Cary Elwes returned to portray the character of Pierre Despereaux for the fourth time in the series' run. He appeared alongside Vinnie Jones in the first episode of the season. Anthony Michael Hall reprises his role as Interim Chief Harris Trout, while Kristy Swanson, Kurt Fuller and Sage Brocklebank return as Marlowe Lassiter, Woody the Coroner and Buzz McNab, respectively. John Kapelos also returns as Tom Swaggerty, the Mayor of Santa Barbara, for the sixth episode of the season, called "1967: A Psych Odyssey", that marks the directorial debut of Kirsten Nelson. Phylicia Rashad returned as Gus' mother. Curt Smith returns as himself. Mira Sorvino appears as Head Detective Betsy Brannigan

Dana Ashbrook, Katharine Isabelle, Carlos Jacott, Ed Lover, Ralph Macchio, Lindsay Sloane, Janet Varney, Alan Ruck, and Ray Wise guest star in the third episode of the season, a special all-star remake of the season one episode "Cloudy... With a Chance of Murder", with Michael Weston reprising his role as Adam Hornstock from the original episode.

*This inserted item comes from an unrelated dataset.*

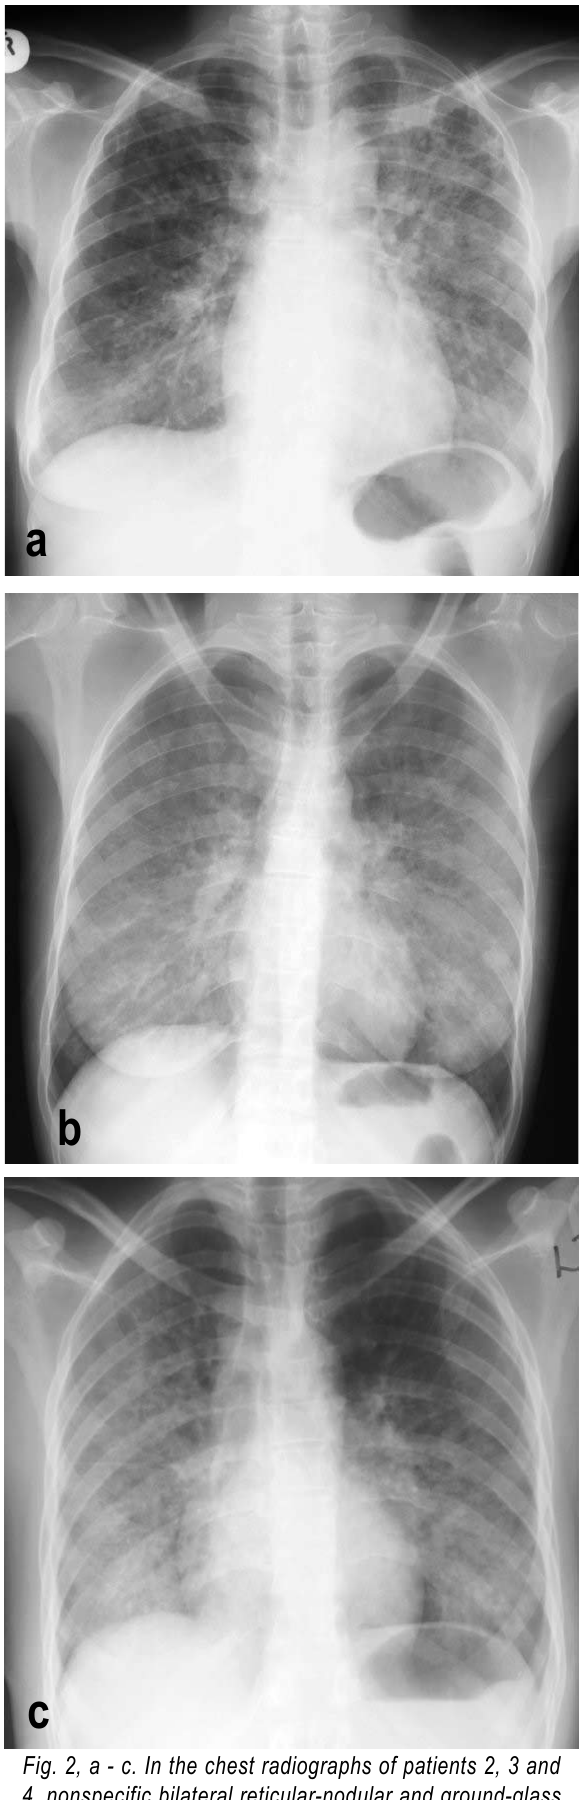
Fig. 2, a - c. In the chest radiographs of patients 2, 3 and 4, nonspecific bilateral reticular-nodular and ground-glass opacities were present with no features of an effusion.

Tom Arnold,  The Bella Twins, Corbin Bleu, Yvette Nicole Brown, Dean Cameron, Bruce Campbell, Olivia d'Abo, Loretta Devine, Sutton Foster, Vincent Gale, Kali Hawk, Vinnie Jones, Val Kilmer, Floriana Lima, Peggy Lipton, Deon Richmond, Peter Stormare, Vincent Ventresca, Vincent M. Ward, Celia Weston, William Zabka and Billy Zane also guest star in different episodes of the season.

Episodes

DVD release
Psych: The Complete Eighth Season, consisting of ten episodes, was released on April 1, 2014. The three-disc set includes deleted scenes, episode podcasts, montages, featurettes and a gag reel. The seventh season television special "Psych: The Musical" is also included.